Off with her Head

I have a photograph of me when I was 4. On stage, fenced in by other 4-year-olds in flamenco costumes. Except that I, the odd one, was wearing the school uniform. There was a dance and someone had forgotten to send me my costume. So there I was, the odd one out surrounded by perfectly made-up girls in fancy dresses.

Such was the theme of my life. Center stage, among perfectly made-up lives, and yet, in the wrong costume. The oddball, outsider, and out of place.

Which was probably why I was bent on blending in. Thrived in cliques. I be judge lest I be judged. Queen bee. Snob. Anyone who didn’t wear the right costume, I blackballed and pronounced “off with her head.” I had the flair for telling who was unhip. I guess when you position yourself on top, you loom over others and they don’t make out your flaws. I was the person you wanted to be friends with, the one you always invited, and I always came prepared, perfectly made up with the fancy dress.  And my intolerance for others who were different grew to shadows, perhaps covering up my own fears. Nothing should be out of place. If people, things, or events were, I would relegate them to the sidelines.  If they threatened my safe cocoon of privilege, they were not allowed in.

But then one day, I found myself back in the middle of the haunting photograph. I was again the person no one wanted to be friends with. The odd one out (uninvited to the beach!) Not included in gossip, but the subject of it.  Not judge but being judged. Outcast, made to feel small, seen and not heard.

So this is how it feels to be on the other side. I was mismatched and so relegated to the sidelines. I might have threatened someone’s cocoon, and so not allowed in.  I wanted to holler, “you don’t even know me” or “Hey, I have something special to give too.”  I wanted to cry.  Take a stand against inequity. But I was being granted karma and the chance to make amends without having to die.

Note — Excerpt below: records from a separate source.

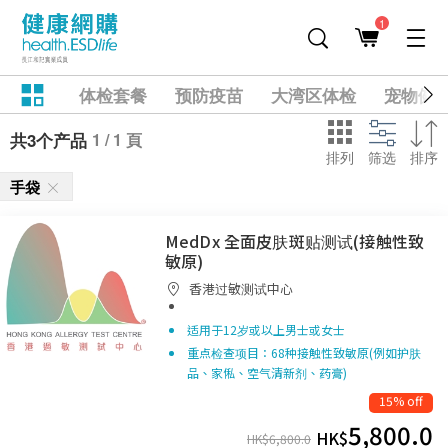
1
体检套餐
预防疫苗
大湾区体检
宠物健
1 / 1 頁
共3个产品
排列
筛选
排序
手袋
MedDx 全面皮肤斑贴测试(接触性致
敏原)
香港过敏测试中心
适用于12岁或以上男士或女士
重点检查项目：68种接触性致敏原(例如护肤
品、家俬、空气清新剂、药膏)
15% off
5,800.0
HK$
HK$
6,800.0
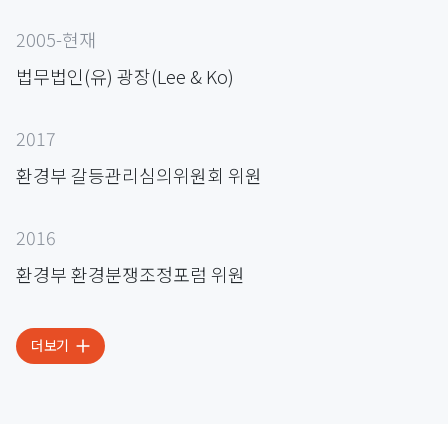
2005-현재
법무법인(유) 광장(Lee & Ko)
2017
환경부 갈등관리심의위원회 위원
2016
환경부 환경분쟁조정포럼 위원
더보기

And so I swallowed the bitter pill.  My once effective ego strategies were backfiring. On me. Fine, so I missed out because I kept my cliques tiny, blackballed and ruled many unworthy. I suppose my world didn’t expand because my cliques were kept too small.  So they had something to teach me too.  But really, I thought I was making progress at tolerance, at embracing differences, or even grasping that everyone has something to give. Shared humanity and the divine in each one, I supposedly understood that. Meet Arrogant, Abrasive and Crass. Don’t judge. Count from 1-10 and breathe in neutral, see the divine, then smile. Who does that?

It’s a lifetime of work striving to embrace oddballs, the ones who don’t wear the right costume, or look the part. Especially when they seemingly assault your senses. I could easily shut them out. Imagine them “off with their heads.” Photoshop them out of perfect pictures. Run to my cliques and be snug in my fancy cocoon.

It’s a bitter pill to swallow (the kind that’s stuck and chokes you.) I’ll have to try again.  Meet Arrogance, Abrasive and Crass. Don’t judge. Count to 10, see me in them (and I will remember how that feels like.) Get out of my cliques, or make more room. Allow a tear in my cocoon. Like the different parts, or see the whole picture. Even when, there’s ordinarily no room for oddballs in picture-perfect. Hey, maybe a standout, wild, original, is better than boring and “like everyone else.” And I kind of like the picture of a fearless little girl amidst matching girls in embellished dresses.

Image

But I don’t want to go among mad people,” Alice remarked.

“Oh, you can’t help that,” said the Cat: “we’re all mad here. I’m mad. You’re mad.”

“How do you know I’m mad?” said Alice.

“You must be,” said the Cat, “or you wouldn’t have come here.”